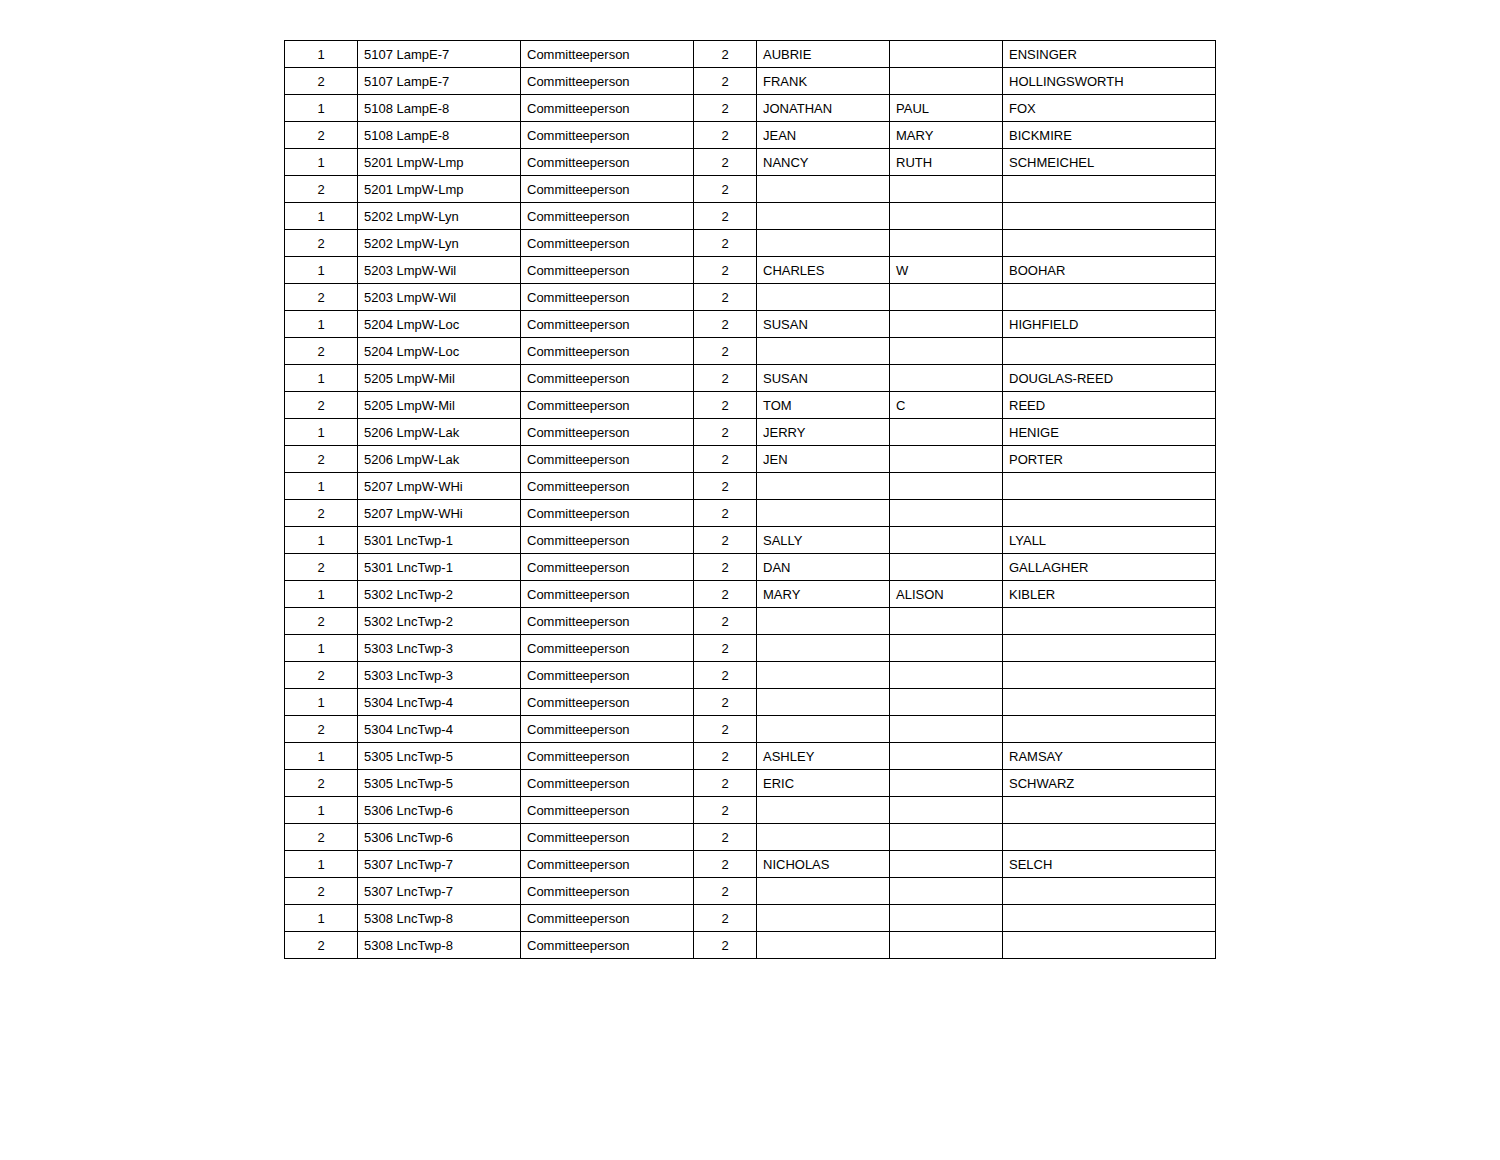| 1 | 5107 LampE-7 | Committeeperson | 2 | AUBRIE | | ENSINGER |
| 2 | 5107 LampE-7 | Committeeperson | 2 | FRANK | | HOLLINGSWORTH |
| 1 | 5108 LampE-8 | Committeeperson | 2 | JONATHAN | PAUL | FOX |
| 2 | 5108 LampE-8 | Committeeperson | 2 | JEAN | MARY | BICKMIRE |
| 1 | 5201 LmpW-Lmp | Committeeperson | 2 | NANCY | RUTH | SCHMEICHEL |
| 2 | 5201 LmpW-Lmp | Committeeperson | 2 | | | |
| 1 | 5202 LmpW-Lyn | Committeeperson | 2 | | | |
| 2 | 5202 LmpW-Lyn | Committeeperson | 2 | | | |
| 1 | 5203 LmpW-Wil | Committeeperson | 2 | CHARLES | W | BOOHAR |
| 2 | 5203 LmpW-Wil | Committeeperson | 2 | | | |
| 1 | 5204 LmpW-Loc | Committeeperson | 2 | SUSAN | | HIGHFIELD |
| 2 | 5204 LmpW-Loc | Committeeperson | 2 | | | |
| 1 | 5205 LmpW-Mil | Committeeperson | 2 | SUSAN | | DOUGLAS-REED |
| 2 | 5205 LmpW-Mil | Committeeperson | 2 | TOM | C | REED |
| 1 | 5206 LmpW-Lak | Committeeperson | 2 | JERRY | | HENIGE |
| 2 | 5206 LmpW-Lak | Committeeperson | 2 | JEN | | PORTER |
| 1 | 5207 LmpW-WHi | Committeeperson | 2 | | | |
| 2 | 5207 LmpW-WHi | Committeeperson | 2 | | | |
| 1 | 5301 LncTwp-1 | Committeeperson | 2 | SALLY | | LYALL |
| 2 | 5301 LncTwp-1 | Committeeperson | 2 | DAN | | GALLAGHER |
| 1 | 5302 LncTwp-2 | Committeeperson | 2 | MARY | ALISON | KIBLER |
| 2 | 5302 LncTwp-2 | Committeeperson | 2 | | | |
| 1 | 5303 LncTwp-3 | Committeeperson | 2 | | | |
| 2 | 5303 LncTwp-3 | Committeeperson | 2 | | | |
| 1 | 5304 LncTwp-4 | Committeeperson | 2 | | | |
| 2 | 5304 LncTwp-4 | Committeeperson | 2 | | | |
| 1 | 5305 LncTwp-5 | Committeeperson | 2 | ASHLEY | | RAMSAY |
| 2 | 5305 LncTwp-5 | Committeeperson | 2 | ERIC | | SCHWARZ |
| 1 | 5306 LncTwp-6 | Committeeperson | 2 | | | |
| 2 | 5306 LncTwp-6 | Committeeperson | 2 | | | |
| 1 | 5307 LncTwp-7 | Committeeperson | 2 | NICHOLAS | | SELCH |
| 2 | 5307 LncTwp-7 | Committeeperson | 2 | | | |
| 1 | 5308 LncTwp-8 | Committeeperson | 2 | | | |
| 2 | 5308 LncTwp-8 | Committeeperson | 2 | | | |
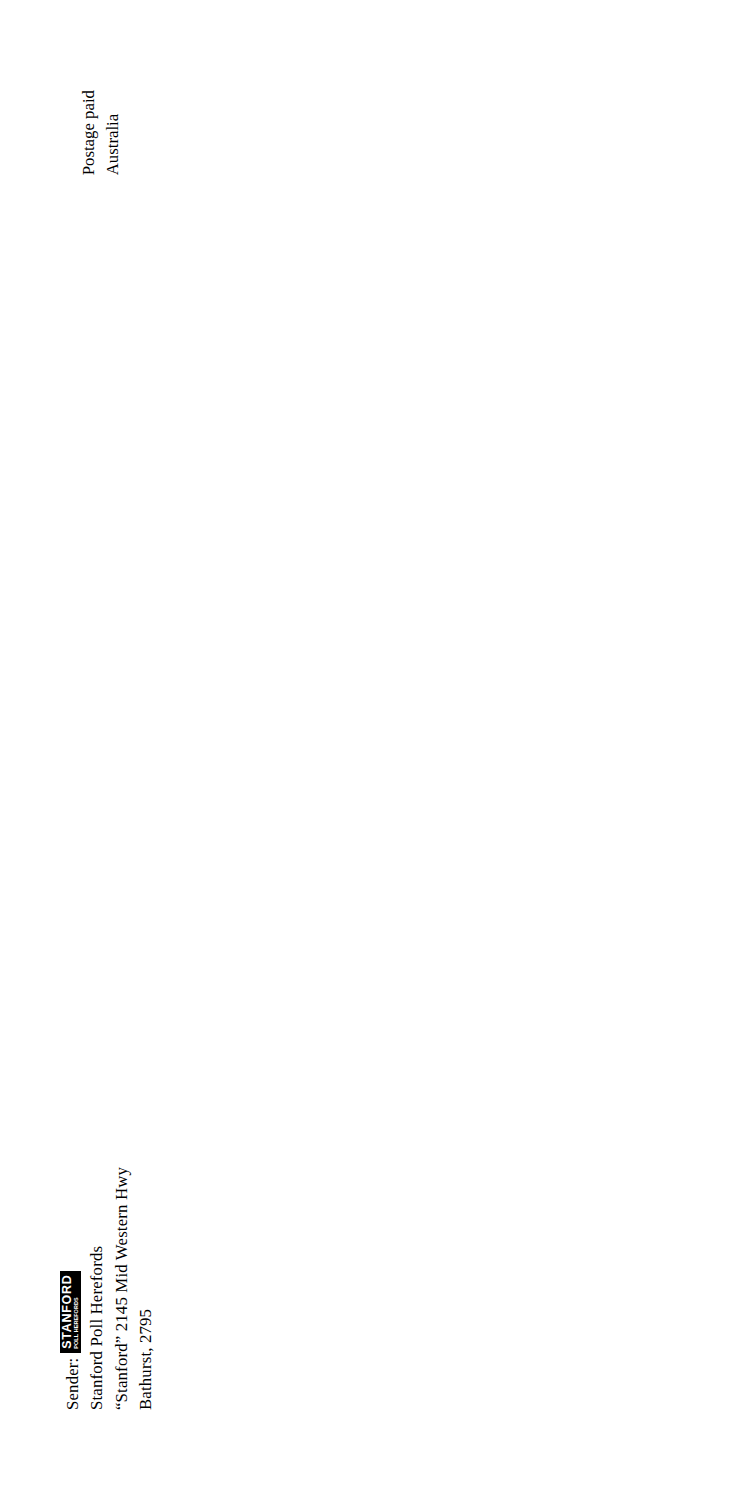Sender: STANFORDPOLL HEREFORDS
Stanford Poll Herefords
“Stanford” 2145 Mid Western Hwy
Bathurst, 2795
Postage paid
Australia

** Task details **
Wherever the word "REED" appears in a line of the data, copy that line.

** Response **
| 1 | 5205 LmpW-Mil | Committeeperson | 2 | SUSAN | | DOUGLAS-REED |
| 2 | 5205 LmpW-Mil | Committeeperson | 2 | TOM | C | REED |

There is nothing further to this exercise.